Billy Anker got a dawning expression on his thin face.
'You bought the Dr Haends package,' he said. 'I see that now. You're the one bought it, from Uncle Zip. Shit.'
Seria Mau cut the connection.
'Well, he's cute,' the clone said.
'That was a private transmission,' Seria Mau told her. 'Do you want to get put out into empty space again?'
'Did you see his hand? Wow.'
'Because I can do that if you want,' said Seria Mau. 'He's too quick, this Billy Anker guy,' she told herself, and then out loud added: 'Did you really like that hand? I thought it was overdone.'
The clone laughed sarcastically.
'What does someone who lives in a tank know?'
Since her change of mind on Perkins' Rent, the clone-whose name was Mona or Moehne or something similar-had fallen into a kind of short-swing bipolar disorder. When she was up, she felt her whole life was going to change. Her skirts got pinker and shorter. She sang
to herself all day, saltwater dub like 'Ion Die' and 'Touch-out Hustle'; or the fantastic old outcaste beats which were chic in the Core. When she was down she hung about the human quarters biting her nails or watching hologram pornography and masturbating. The shadow operators, who adored her, took care of her in the exaggerated way Seria Mau had never allowed. She let them dress her in the kind of outfits Uncle Zip's daughters might wear to a wedding; or fit her quarters out with mirrors to optical-astronomy standard. Also, it was important to them to see she ate properly. She was sharp enough to understand their needs and play to them. When the mood compass pointed north, that was when she had them wrapped round her little finger. She had them make her Elvis food and lurex halter tops that showed off her nipples. She got them to change the width of her pelvis by quick fix cosmetic surgery. 'If that's what you want, dear,' they said. 'If you think it will help.' They would do anything to cheer her up. They would do anything to keep her out of the housecoat with the food stains on the front, including encourage her to smoke tobacco, which was even illegal in the FTZs since twenty-seven years ago.
'I wasn't listening deliberately,' she said.
'Keep off this band from now on,' Seria Mau warned her. 'And do something with that hair.' Ten minutes later she sent her fetch back down to Billy Anker.

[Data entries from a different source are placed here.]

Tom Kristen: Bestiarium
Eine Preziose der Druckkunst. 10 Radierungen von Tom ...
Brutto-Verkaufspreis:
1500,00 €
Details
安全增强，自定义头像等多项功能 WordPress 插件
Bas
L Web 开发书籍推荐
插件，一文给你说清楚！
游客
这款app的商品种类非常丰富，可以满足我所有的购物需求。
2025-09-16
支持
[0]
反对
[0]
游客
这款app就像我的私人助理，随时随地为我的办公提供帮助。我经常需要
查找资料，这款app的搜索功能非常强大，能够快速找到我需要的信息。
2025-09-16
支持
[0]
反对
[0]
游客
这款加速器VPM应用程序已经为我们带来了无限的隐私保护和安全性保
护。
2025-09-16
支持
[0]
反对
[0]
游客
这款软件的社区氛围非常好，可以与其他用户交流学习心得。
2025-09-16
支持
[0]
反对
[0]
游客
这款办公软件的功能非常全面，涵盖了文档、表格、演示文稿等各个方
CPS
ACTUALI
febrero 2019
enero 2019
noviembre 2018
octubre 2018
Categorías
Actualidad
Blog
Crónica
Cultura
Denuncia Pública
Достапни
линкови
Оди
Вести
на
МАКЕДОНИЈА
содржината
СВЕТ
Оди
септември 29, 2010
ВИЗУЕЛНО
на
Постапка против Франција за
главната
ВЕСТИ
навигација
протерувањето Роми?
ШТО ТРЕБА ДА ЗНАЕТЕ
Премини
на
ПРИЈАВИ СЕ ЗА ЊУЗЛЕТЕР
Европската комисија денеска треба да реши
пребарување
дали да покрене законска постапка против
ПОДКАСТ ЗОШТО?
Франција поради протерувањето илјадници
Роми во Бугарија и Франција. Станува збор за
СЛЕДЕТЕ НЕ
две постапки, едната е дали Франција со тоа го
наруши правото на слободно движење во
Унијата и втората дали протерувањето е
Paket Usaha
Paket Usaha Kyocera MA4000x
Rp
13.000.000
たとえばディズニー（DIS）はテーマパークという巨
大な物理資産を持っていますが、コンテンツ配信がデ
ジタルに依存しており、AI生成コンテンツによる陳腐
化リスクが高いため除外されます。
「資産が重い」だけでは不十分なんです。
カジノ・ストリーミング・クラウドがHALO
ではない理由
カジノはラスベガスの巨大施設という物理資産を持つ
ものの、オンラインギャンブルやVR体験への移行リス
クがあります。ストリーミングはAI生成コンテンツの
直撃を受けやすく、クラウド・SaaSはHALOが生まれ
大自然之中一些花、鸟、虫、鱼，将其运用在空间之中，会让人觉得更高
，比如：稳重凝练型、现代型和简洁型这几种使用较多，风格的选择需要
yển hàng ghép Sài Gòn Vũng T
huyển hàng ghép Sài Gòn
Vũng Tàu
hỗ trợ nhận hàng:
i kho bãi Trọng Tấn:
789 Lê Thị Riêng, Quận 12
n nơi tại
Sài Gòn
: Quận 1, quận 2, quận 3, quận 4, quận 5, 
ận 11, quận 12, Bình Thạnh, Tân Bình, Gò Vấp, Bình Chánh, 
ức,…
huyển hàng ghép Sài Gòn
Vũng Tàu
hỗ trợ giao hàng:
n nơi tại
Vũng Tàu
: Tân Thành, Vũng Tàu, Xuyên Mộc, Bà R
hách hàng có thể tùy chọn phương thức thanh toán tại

'We get a lot of interference here,' he said wisely. 'Maybe that was why I lost you.'
'Maybe it was.'
Whatever Billy Anker had done, whatever he was famous for, he wasn't doing much of it now. He lived in his ship, the Karaoke Sword, which Seria Mau suspected would never leave Redline again. The neon vegetation, bluish, pale and strong, grew over its half-mile length like radioactive ivy over a fluted stone column. The Karaoke Sword was made of alien metals, pocked from twenty thousand years of use and ten of Redline rain. You could only guess at its history before Billy found it. Inside, ordinary Earth stuff was hot-wired into its original controls. Bundles of conduit, nests of wires, things like TV screens four hundred years old and full of dust. This was not K-tech. It was as old-fashioned as nuts and bolts, though nothing like as kitschy and desirable. Also, there were no shadow operators on board the Karaoke Sword. If you wanted something doing, it was do it yourself. Billy Anker mistrusted the shadow operators though he never would say why. Instead he sat in what looked like an ancient fighter-pilot's chair, with tubes of coloured fluid and wires going into him, and a helmet he could put on if he felt like it.